Start of Data to use
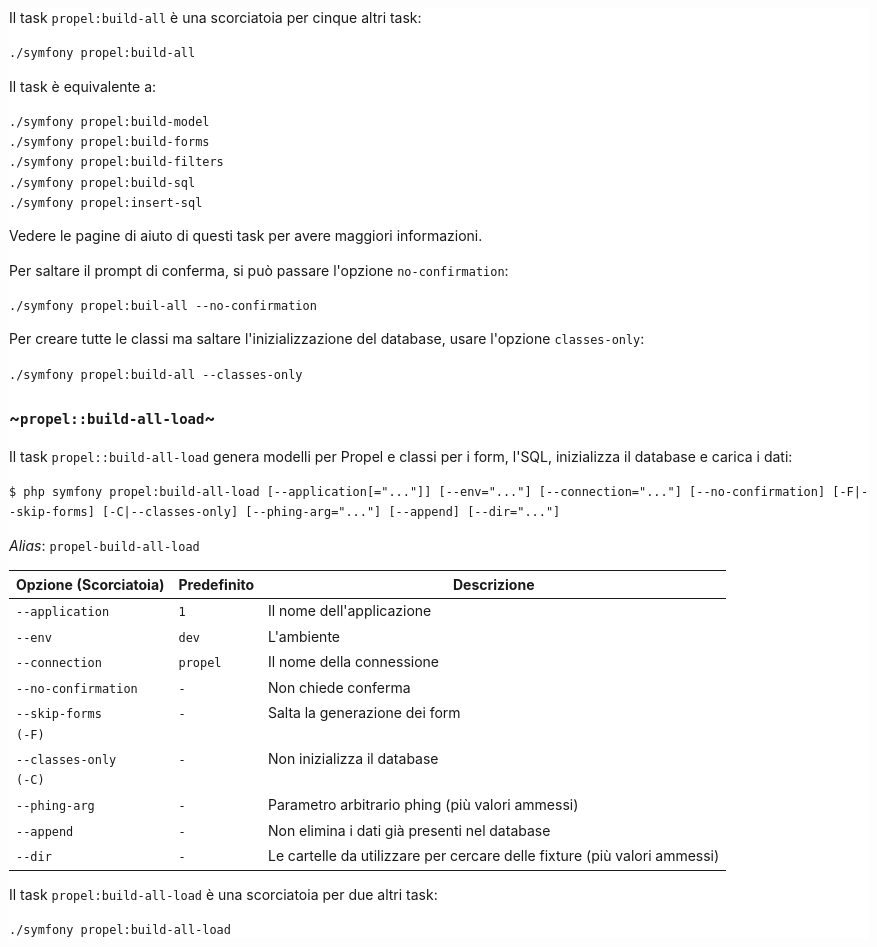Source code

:
Il task `propel:build-all` è una scorciatoia per cinque altri task:

    ./symfony propel:build-all

Il task è equivalente a:

    ./symfony propel:build-model
    ./symfony propel:build-forms
    ./symfony propel:build-filters
    ./symfony propel:build-sql
    ./symfony propel:insert-sql

Vedere le pagine di aiuto di questi task per avere maggiori informazioni.

Per saltare il prompt di conferma, si può passare l'opzione `no-confirmation`:

    ./symfony propel:buil-all --no-confirmation

Per creare tutte le classi ma saltare l'inizializzazione del database, usare l'opzione 
`classes-only`:

    ./symfony propel:build-all --classes-only

### ~`propel::build-all-load`~

Il task `propel::build-all-load` genera modelli per Propel e classi per i form, l'SQL, inizializza il database e carica i dati:

    $ php symfony propel:build-all-load [--application[="..."]] [--env="..."] [--connection="..."] [--no-confirmation] [-F|--skip-forms] [-C|--classes-only] [--phing-arg="..."] [--append] [--dir="..."] 

*Alias*: `propel-build-all-load`



| Opzione (Scorciatoia) | Predefinito | Descrizione
| --------------------- | ----------- | -----------
| `--application` | `1` | Il nome dell'applicazione
| `--env` | `dev` | L'ambiente
| `--connection` | `propel` | Il nome della connessione
| `--no-confirmation` | `-` | Non chiede conferma
| `--skip-forms`<br />`(-F)` | `-` | Salta la generazione dei form
| `--classes-only`<br />`(-C)` | `-` | Non inizializza il database
| `--phing-arg` | `-` | Parametro arbitrario phing (più valori ammessi)
| `--append` | `-` | Non elimina i dati già presenti nel database
| `--dir` | `-` | Le cartelle da utilizzare per cercare delle fixture (più valori ammessi)


Il task `propel:build-all-load` è una scorciatoia per due altri task:

    ./symfony propel:build-all-load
End of Data to use
**Task requirements**
Pull out each line of the material above that contains the word "altri". Uppercase and lowercase letters count as different.

**Solution to this exercise**
Il task `propel:build-all` è una scorciatoia per cinque altri task:
Il task `propel:build-all-load` è una scorciatoia per due altri task:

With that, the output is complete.